If Hillary wins is it worth the cost?
by
Beaujoe
01/20/2008, 11:50 AM #
Putting aside whether Hillary deserves the high negatives from her own party and the GOP. Do we really want to nominate a candidate who has such high negatives in her own party? We should be nominating someone who is capable of bringing us together not someone who risks tearing the Democrats apart.
It smacks of selfishness to insist on nominating Hillary when she is so clearly disliked by so many in her own party. I would hazard that both Obama and Edwards are acceptable nominees to Hillary voters, so why not put ego aside and nominate one of those two?

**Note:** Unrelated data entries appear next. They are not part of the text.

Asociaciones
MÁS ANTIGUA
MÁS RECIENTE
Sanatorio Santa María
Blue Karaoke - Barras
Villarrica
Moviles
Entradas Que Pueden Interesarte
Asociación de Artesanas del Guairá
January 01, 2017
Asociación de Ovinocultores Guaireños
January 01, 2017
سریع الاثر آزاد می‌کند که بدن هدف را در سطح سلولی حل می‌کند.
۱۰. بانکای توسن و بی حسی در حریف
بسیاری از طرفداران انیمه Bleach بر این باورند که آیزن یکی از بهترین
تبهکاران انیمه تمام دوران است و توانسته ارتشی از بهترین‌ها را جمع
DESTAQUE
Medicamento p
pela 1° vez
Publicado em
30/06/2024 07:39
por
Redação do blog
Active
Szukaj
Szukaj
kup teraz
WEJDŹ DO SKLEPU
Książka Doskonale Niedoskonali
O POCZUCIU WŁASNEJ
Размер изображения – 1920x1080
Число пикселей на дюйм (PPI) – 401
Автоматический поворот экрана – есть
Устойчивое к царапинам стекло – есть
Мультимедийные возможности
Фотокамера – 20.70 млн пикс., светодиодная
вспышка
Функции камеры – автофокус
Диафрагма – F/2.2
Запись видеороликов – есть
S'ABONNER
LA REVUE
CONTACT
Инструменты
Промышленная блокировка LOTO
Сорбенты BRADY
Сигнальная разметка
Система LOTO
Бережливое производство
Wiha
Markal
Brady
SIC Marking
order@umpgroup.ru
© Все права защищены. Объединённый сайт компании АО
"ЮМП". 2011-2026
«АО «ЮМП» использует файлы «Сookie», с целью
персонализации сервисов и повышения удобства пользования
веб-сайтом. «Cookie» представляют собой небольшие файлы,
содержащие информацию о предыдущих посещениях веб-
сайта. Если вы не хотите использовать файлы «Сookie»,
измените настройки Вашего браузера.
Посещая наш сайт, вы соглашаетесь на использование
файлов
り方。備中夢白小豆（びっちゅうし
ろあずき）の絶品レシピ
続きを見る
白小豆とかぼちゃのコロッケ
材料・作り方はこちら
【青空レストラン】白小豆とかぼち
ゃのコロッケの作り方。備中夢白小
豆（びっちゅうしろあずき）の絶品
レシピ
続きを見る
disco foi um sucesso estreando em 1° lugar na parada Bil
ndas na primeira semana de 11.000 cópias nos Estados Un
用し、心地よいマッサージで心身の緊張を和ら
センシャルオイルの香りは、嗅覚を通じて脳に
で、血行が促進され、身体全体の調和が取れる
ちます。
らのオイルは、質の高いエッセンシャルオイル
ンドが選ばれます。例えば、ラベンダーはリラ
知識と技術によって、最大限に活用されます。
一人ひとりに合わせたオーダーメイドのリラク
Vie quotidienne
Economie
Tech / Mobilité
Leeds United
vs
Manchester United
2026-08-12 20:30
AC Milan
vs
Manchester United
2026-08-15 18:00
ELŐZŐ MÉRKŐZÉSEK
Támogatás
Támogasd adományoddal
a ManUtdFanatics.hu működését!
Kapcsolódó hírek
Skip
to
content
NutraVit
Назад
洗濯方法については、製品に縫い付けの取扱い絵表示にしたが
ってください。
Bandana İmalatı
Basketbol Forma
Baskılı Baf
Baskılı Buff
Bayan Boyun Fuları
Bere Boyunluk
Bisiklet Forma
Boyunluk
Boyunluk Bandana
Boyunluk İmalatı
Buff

Of course issues are the most important, uh, issue and here I again fail to understand the appeal of Hillary Clinton. On the one single issue that has most driven Americans to demand change Hillary was initially VERY wrong, and she continues to maintain the hawkish attitude that brought her around to that mistaken vote.
Hillary may have a better record on some advocacy issues (I'm not even sure of this) but she champions the same sort of economic priorities that dismantled the regulations which protect us from media consolidation and market manipulation under her husbands administration.
For the life of me I can't understand why John Edwards IWR and Patriot act votes are worse than Hillary's even after he has fully disowned them. His position on the future of Iraq and the "threat" of Iran show that he has modified his position more than Hillary has. As I like to say, if he's insincere and Hillary is sincere its a draw.
Similarly Hillary likes to pretend that Obama's funding of the war and his (sometimes qualified) opposition to the war is somehow worse than Hillary's funding of the war and her (sometimes qualified) support for the war.
For the life of me I don't understand why anyone supports Hillary Clinton. Even if you think that Hillary is the best candidate (how on Earth one can think that I don't know), isn't it enough to know that many Democrats are passionately opposed to her? and not simply because she is a woman, or because she is Bill Clinton's wife, but because the experience that she cites is what has gotten us to this point.
Isn't there a point at which one decides that it is better to have a united front than risk our chances on the ever more divisive and ever less winning formula of Clinton style triangulation?